EXCERPTED RECORDS Start Marker
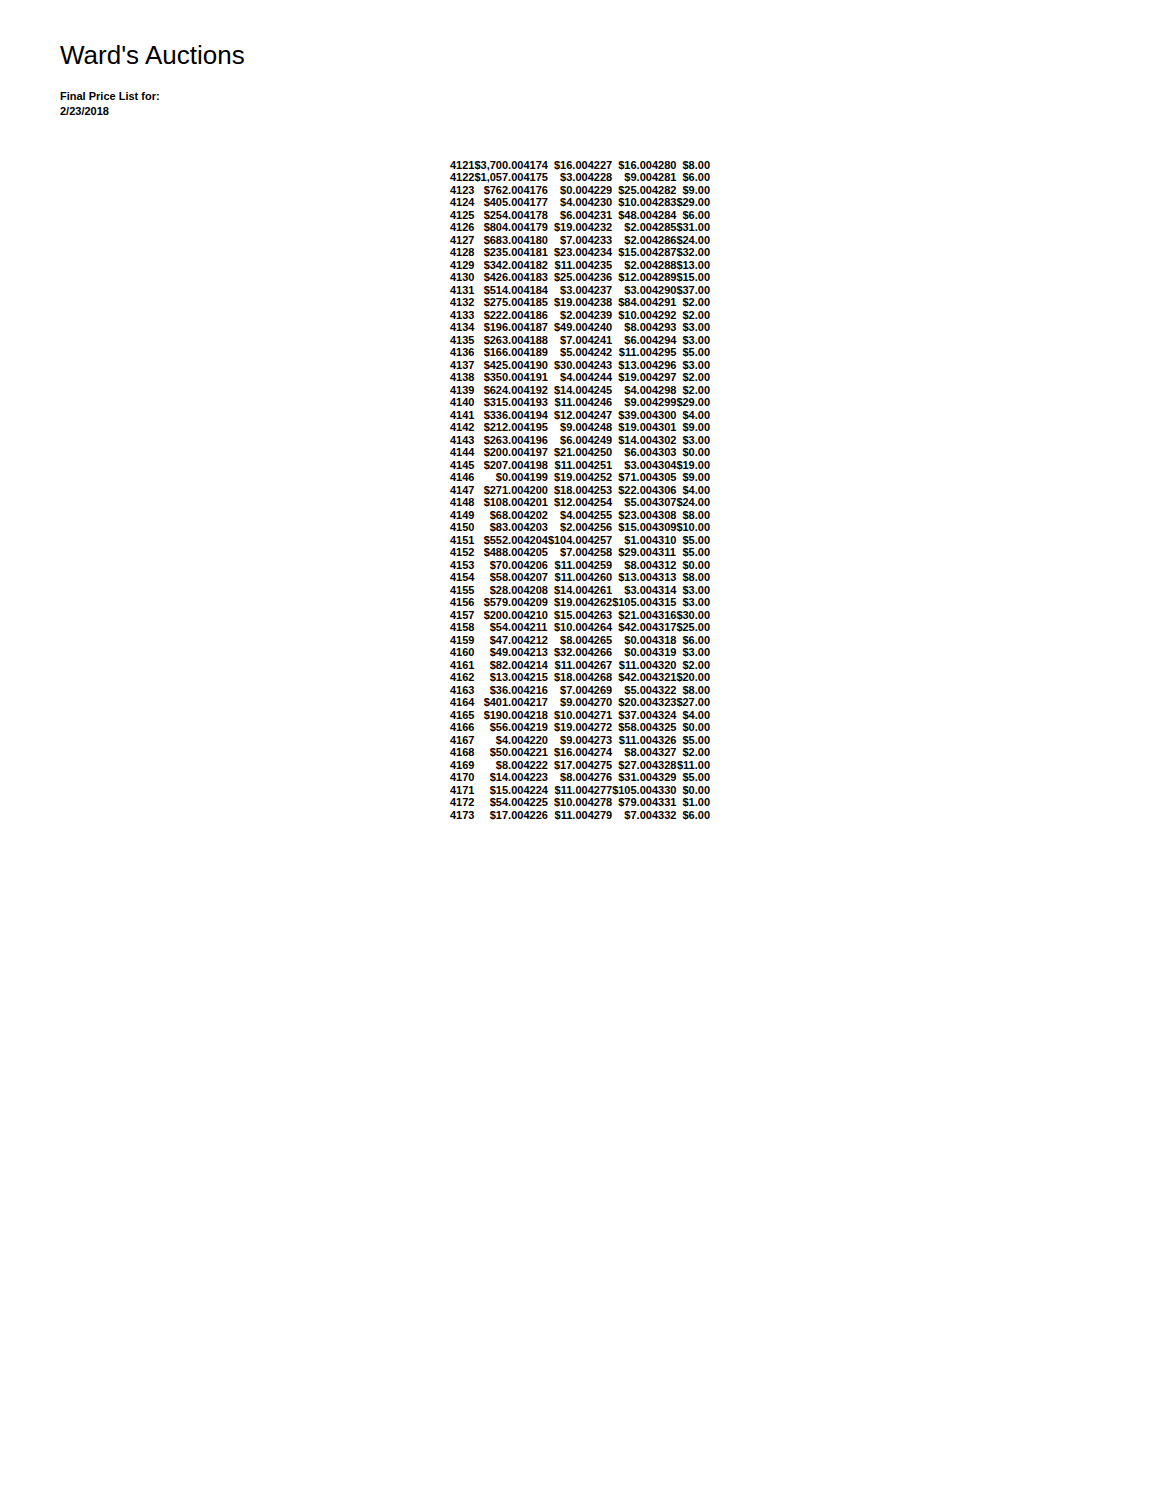Ward's Auctions
Final Price List for:
2/23/2018
| 4121 | $3,700.00 | 4174 | $16.00 | 4227 | $16.00 | 4280 | $8.00 |
| 4122 | $1,057.00 | 4175 | $3.00 | 4228 | $9.00 | 4281 | $6.00 |
| 4123 | $762.00 | 4176 | $0.00 | 4229 | $25.00 | 4282 | $9.00 |
| 4124 | $405.00 | 4177 | $4.00 | 4230 | $10.00 | 4283 | $29.00 |
| 4125 | $254.00 | 4178 | $6.00 | 4231 | $48.00 | 4284 | $6.00 |
| 4126 | $804.00 | 4179 | $19.00 | 4232 | $2.00 | 4285 | $31.00 |
| 4127 | $683.00 | 4180 | $7.00 | 4233 | $2.00 | 4286 | $24.00 |
| 4128 | $235.00 | 4181 | $23.00 | 4234 | $15.00 | 4287 | $32.00 |
| 4129 | $342.00 | 4182 | $11.00 | 4235 | $2.00 | 4288 | $13.00 |
| 4130 | $426.00 | 4183 | $25.00 | 4236 | $12.00 | 4289 | $15.00 |
| 4131 | $514.00 | 4184 | $3.00 | 4237 | $3.00 | 4290 | $37.00 |
| 4132 | $275.00 | 4185 | $19.00 | 4238 | $84.00 | 4291 | $2.00 |
| 4133 | $222.00 | 4186 | $2.00 | 4239 | $10.00 | 4292 | $2.00 |
| 4134 | $196.00 | 4187 | $49.00 | 4240 | $8.00 | 4293 | $3.00 |
| 4135 | $263.00 | 4188 | $7.00 | 4241 | $6.00 | 4294 | $3.00 |
| 4136 | $166.00 | 4189 | $5.00 | 4242 | $11.00 | 4295 | $5.00 |
| 4137 | $425.00 | 4190 | $30.00 | 4243 | $13.00 | 4296 | $3.00 |
| 4138 | $350.00 | 4191 | $4.00 | 4244 | $19.00 | 4297 | $2.00 |
| 4139 | $624.00 | 4192 | $14.00 | 4245 | $4.00 | 4298 | $2.00 |
| 4140 | $315.00 | 4193 | $11.00 | 4246 | $9.00 | 4299 | $29.00 |
| 4141 | $336.00 | 4194 | $12.00 | 4247 | $39.00 | 4300 | $4.00 |
| 4142 | $212.00 | 4195 | $9.00 | 4248 | $19.00 | 4301 | $9.00 |
| 4143 | $263.00 | 4196 | $6.00 | 4249 | $14.00 | 4302 | $3.00 |
| 4144 | $200.00 | 4197 | $21.00 | 4250 | $6.00 | 4303 | $0.00 |
| 4145 | $207.00 | 4198 | $11.00 | 4251 | $3.00 | 4304 | $19.00 |
| 4146 | $0.00 | 4199 | $19.00 | 4252 | $71.00 | 4305 | $9.00 |
| 4147 | $271.00 | 4200 | $18.00 | 4253 | $22.00 | 4306 | $4.00 |
| 4148 | $108.00 | 4201 | $12.00 | 4254 | $5.00 | 4307 | $24.00 |
| 4149 | $68.00 | 4202 | $4.00 | 4255 | $23.00 | 4308 | $8.00 |
| 4150 | $83.00 | 4203 | $2.00 | 4256 | $15.00 | 4309 | $10.00 |
| 4151 | $552.00 | 4204 | $104.00 | 4257 | $1.00 | 4310 | $5.00 |
| 4152 | $488.00 | 4205 | $7.00 | 4258 | $29.00 | 4311 | $5.00 |
| 4153 | $70.00 | 4206 | $11.00 | 4259 | $8.00 | 4312 | $0.00 |
| 4154 | $58.00 | 4207 | $11.00 | 4260 | $13.00 | 4313 | $8.00 |
| 4155 | $28.00 | 4208 | $14.00 | 4261 | $3.00 | 4314 | $3.00 |
| 4156 | $579.00 | 4209 | $19.00 | 4262 | $105.00 | 4315 | $3.00 |
| 4157 | $200.00 | 4210 | $15.00 | 4263 | $21.00 | 4316 | $30.00 |
| 4158 | $54.00 | 4211 | $10.00 | 4264 | $42.00 | 4317 | $25.00 |
| 4159 | $47.00 | 4212 | $8.00 | 4265 | $0.00 | 4318 | $6.00 |
| 4160 | $49.00 | 4213 | $32.00 | 4266 | $0.00 | 4319 | $3.00 |
| 4161 | $82.00 | 4214 | $11.00 | 4267 | $11.00 | 4320 | $2.00 |
| 4162 | $13.00 | 4215 | $18.00 | 4268 | $42.00 | 4321 | $20.00 |
| 4163 | $36.00 | 4216 | $7.00 | 4269 | $5.00 | 4322 | $8.00 |
| 4164 | $401.00 | 4217 | $9.00 | 4270 | $20.00 | 4323 | $27.00 |
| 4165 | $190.00 | 4218 | $10.00 | 4271 | $37.00 | 4324 | $4.00 |
| 4166 | $56.00 | 4219 | $19.00 | 4272 | $58.00 | 4325 | $0.00 |
| 4167 | $4.00 | 4220 | $9.00 | 4273 | $11.00 | 4326 | $5.00 |
| 4168 | $50.00 | 4221 | $16.00 | 4274 | $8.00 | 4327 | $2.00 |
| 4169 | $8.00 | 4222 | $17.00 | 4275 | $27.00 | 4328 | $11.00 |
| 4170 | $14.00 | 4223 | $8.00 | 4276 | $31.00 | 4329 | $5.00 |
| 4171 | $15.00 | 4224 | $11.00 | 4277 | $105.00 | 4330 | $0.00 |
| 4172 | $54.00 | 4225 | $10.00 | 4278 | $79.00 | 4331 | $1.00 |
| 4173 | $17.00 | 4226 | $11.00 | 4279 | $7.00 | 4332 | $6.00 |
EXCERPTED RECORDS End Marker
All the lines above must be written out exactly, without a single picture.

:: WRITTEN SOLUTION ::
Ward's Auctions
Final Price List for:
2/23/2018
| 4121 | $3,700.00 | 4174 | $16.00 | 4227 | $16.00 | 4280 | $8.00 |
| 4122 | $1,057.00 | 4175 | $3.00 | 4228 | $9.00 | 4281 | $6.00 |
| 4123 | $762.00 | 4176 | $0.00 | 4229 | $25.00 | 4282 | $9.00 |
| 4124 | $405.00 | 4177 | $4.00 | 4230 | $10.00 | 4283 | $29.00 |
| 4125 | $254.00 | 4178 | $6.00 | 4231 | $48.00 | 4284 | $6.00 |
| 4126 | $804.00 | 4179 | $19.00 | 4232 | $2.00 | 4285 | $31.00 |
| 4127 | $683.00 | 4180 | $7.00 | 4233 | $2.00 | 4286 | $24.00 |
| 4128 | $235.00 | 4181 | $23.00 | 4234 | $15.00 | 4287 | $32.00 |
| 4129 | $342.00 | 4182 | $11.00 | 4235 | $2.00 | 4288 | $13.00 |
| 4130 | $426.00 | 4183 | $25.00 | 4236 | $12.00 | 4289 | $15.00 |
| 4131 | $514.00 | 4184 | $3.00 | 4237 | $3.00 | 4290 | $37.00 |
| 4132 | $275.00 | 4185 | $19.00 | 4238 | $84.00 | 4291 | $2.00 |
| 4133 | $222.00 | 4186 | $2.00 | 4239 | $10.00 | 4292 | $2.00 |
| 4134 | $196.00 | 4187 | $49.00 | 4240 | $8.00 | 4293 | $3.00 |
| 4135 | $263.00 | 4188 | $7.00 | 4241 | $6.00 | 4294 | $3.00 |
| 4136 | $166.00 | 4189 | $5.00 | 4242 | $11.00 | 4295 | $5.00 |
| 4137 | $425.00 | 4190 | $30.00 | 4243 | $13.00 | 4296 | $3.00 |
| 4138 | $350.00 | 4191 | $4.00 | 4244 | $19.00 | 4297 | $2.00 |
| 4139 | $624.00 | 4192 | $14.00 | 4245 | $4.00 | 4298 | $2.00 |
| 4140 | $315.00 | 4193 | $11.00 | 4246 | $9.00 | 4299 | $29.00 |
| 4141 | $336.00 | 4194 | $12.00 | 4247 | $39.00 | 4300 | $4.00 |
| 4142 | $212.00 | 4195 | $9.00 | 4248 | $19.00 | 4301 | $9.00 |
| 4143 | $263.00 | 4196 | $6.00 | 4249 | $14.00 | 4302 | $3.00 |
| 4144 | $200.00 | 4197 | $21.00 | 4250 | $6.00 | 4303 | $0.00 |
| 4145 | $207.00 | 4198 | $11.00 | 4251 | $3.00 | 4304 | $19.00 |
| 4146 | $0.00 | 4199 | $19.00 | 4252 | $71.00 | 4305 | $9.00 |
| 4147 | $271.00 | 4200 | $18.00 | 4253 | $22.00 | 4306 | $4.00 |
| 4148 | $108.00 | 4201 | $12.00 | 4254 | $5.00 | 4307 | $24.00 |
| 4149 | $68.00 | 4202 | $4.00 | 4255 | $23.00 | 4308 | $8.00 |
| 4150 | $83.00 | 4203 | $2.00 | 4256 | $15.00 | 4309 | $10.00 |
| 4151 | $552.00 | 4204 | $104.00 | 4257 | $1.00 | 4310 | $5.00 |
| 4152 | $488.00 | 4205 | $7.00 | 4258 | $29.00 | 4311 | $5.00 |
| 4153 | $70.00 | 4206 | $11.00 | 4259 | $8.00 | 4312 | $0.00 |
| 4154 | $58.00 | 4207 | $11.00 | 4260 | $13.00 | 4313 | $8.00 |
| 4155 | $28.00 | 4208 | $14.00 | 4261 | $3.00 | 4314 | $3.00 |
| 4156 | $579.00 | 4209 | $19.00 | 4262 | $105.00 | 4315 | $3.00 |
| 4157 | $200.00 | 4210 | $15.00 | 4263 | $21.00 | 4316 | $30.00 |
| 4158 | $54.00 | 4211 | $10.00 | 4264 | $42.00 | 4317 | $25.00 |
| 4159 | $47.00 | 4212 | $8.00 | 4265 | $0.00 | 4318 | $6.00 |
| 4160 | $49.00 | 4213 | $32.00 | 4266 | $0.00 | 4319 | $3.00 |
| 4161 | $82.00 | 4214 | $11.00 | 4267 | $11.00 | 4320 | $2.00 |
| 4162 | $13.00 | 4215 | $18.00 | 4268 | $42.00 | 4321 | $20.00 |
| 4163 | $36.00 | 4216 | $7.00 | 4269 | $5.00 | 4322 | $8.00 |
| 4164 | $401.00 | 4217 | $9.00 | 4270 | $20.00 | 4323 | $27.00 |
| 4165 | $190.00 | 4218 | $10.00 | 4271 | $37.00 | 4324 | $4.00 |
| 4166 | $56.00 | 4219 | $19.00 | 4272 | $58.00 | 4325 | $0.00 |
| 4167 | $4.00 | 4220 | $9.00 | 4273 | $11.00 | 4326 | $5.00 |
| 4168 | $50.00 | 4221 | $16.00 | 4274 | $8.00 | 4327 | $2.00 |
| 4169 | $8.00 | 4222 | $17.00 | 4275 | $27.00 | 4328 | $11.00 |
| 4170 | $14.00 | 4223 | $8.00 | 4276 | $31.00 | 4329 | $5.00 |
| 4171 | $15.00 | 4224 | $11.00 | 4277 | $105.00 | 4330 | $0.00 |
| 4172 | $54.00 | 4225 | $10.00 | 4278 | $79.00 | 4331 | $1.00 |
| 4173 | $17.00 | 4226 | $11.00 | 4279 | $7.00 | 4332 | $6.00 |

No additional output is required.